"Turks fear a wave of compensation and property claims by Armenians if Ankara ever gives any ground on the issue," writes Gareth Jones for today's Reuters. [1]
I told you so ("Armenian Genocide: Revisiting the Sins of the Fathers"). [2]
This, and on behalf of a Christian entity, is exactly indicative of the the endless, retributive behavor that perpetuates the perception of "us vs. them" until the rest of us, whoever we are, just can't stand it.
In the wake of World War II and on into the late 1960's and 1970's my Jewish father vowed he would purchase nothing of German manufacture.
Brave words.
I would back him up, but I have the camera he purchased in the 1960's or so and wore around the world as a tourist later in his life--an Agfa "Selecta" stamped immistakably: "Made in Germany."
One may thank the German people and their post-WWII manufacturing for this picture:
You know that I know that we all know, as does the Turkish government and the Bush Administration, that the Democratic Congress's interest in the "Armenian Genocide Bill", which has been around for a while, so I have heard, coincides with the Democrat's interest in sabotaging the U.S. mission, diplomatic and military, in Iraq.
I am no more qualified than Congress is to make a call on what happened between Turks and Armenians in the Ottoman Empire some 92 years ago.

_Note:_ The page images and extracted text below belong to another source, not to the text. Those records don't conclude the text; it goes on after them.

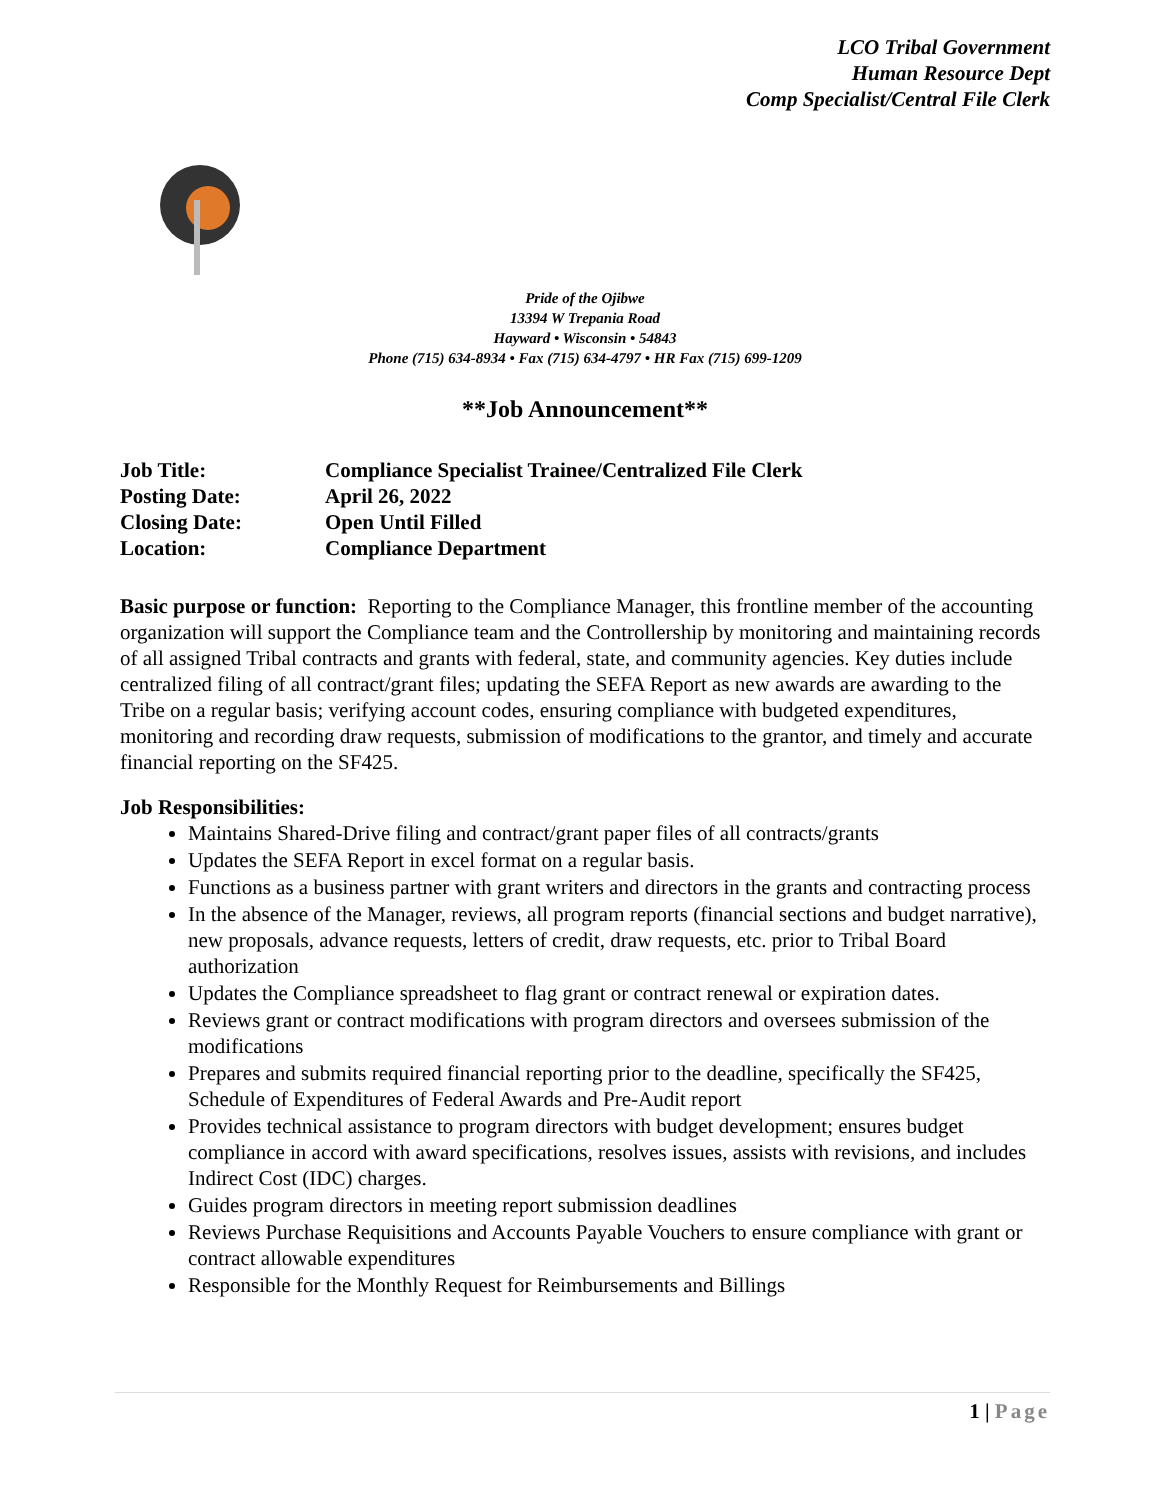LCO Tribal Government
Human Resource Dept
Comp Specialist/Central File Clerk
Pride of the Ojibwe
13394 W Trepania Road
Hayward • Wisconsin • 54843
Phone (715) 634-8934 • Fax (715) 634-4797 • HR Fax (715) 699-1209
**Job Announcement**
| Job Title: | Compliance Specialist Trainee/Centralized File Clerk |
| Posting Date: | April 26, 2022 |
| Closing Date: | Open Until Filled |
| Location: | Compliance Department |
Basic purpose or function: Reporting to the Compliance Manager, this frontline member of the accounting organization will support the Compliance team and the Controllership by monitoring and maintaining records of all assigned Tribal contracts and grants with federal, state, and community agencies. Key duties include centralized filing of all contract/grant files; updating the SEFA Report as new awards are awarding to the Tribe on a regular basis; verifying account codes, ensuring compliance with budgeted expenditures, monitoring and recording draw requests, submission of modifications to the grantor, and timely and accurate financial reporting on the SF425.
Job Responsibilities:
Maintains Shared-Drive filing and contract/grant paper files of all contracts/grants
Updates the SEFA Report in excel format on a regular basis.
Functions as a business partner with grant writers and directors in the grants and contracting process
In the absence of the Manager, reviews, all program reports (financial sections and budget narrative), new proposals, advance requests, letters of credit, draw requests, etc. prior to Tribal Board authorization
Updates the Compliance spreadsheet to flag grant or contract renewal or expiration dates.
Reviews grant or contract modifications with program directors and oversees submission of the modifications
Prepares and submits required financial reporting prior to the deadline, specifically the SF425, Schedule of Expenditures of Federal Awards and Pre-Audit report
Provides technical assistance to program directors with budget development; ensures budget compliance in accord with award specifications, resolves issues, assists with revisions, and includes Indirect Cost (IDC) charges.
Guides program directors in meeting report submission deadlines
Reviews Purchase Requisitions and Accounts Payable Vouchers to ensure compliance with grant or contract allowable expenditures
Responsible for the Monthly Request for Reimbursements and Billings
1 | Page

The history, made available to historians without reservation by the Turkish government for some time now, seems to produce more in the way of discussion than conclusion as regards those events.
Where governments dare write history, that history must be always suspect.
How would you like to be Armenian today knowing that a bill intended to represent your interest has in fact been muddled into a foreign affairs debacle and thereby undermined as regards its merits separately?
1. Jones, Gareth. "U.S. genocide move reopens old wounds in Turkey." Reuters, October 16, 2007.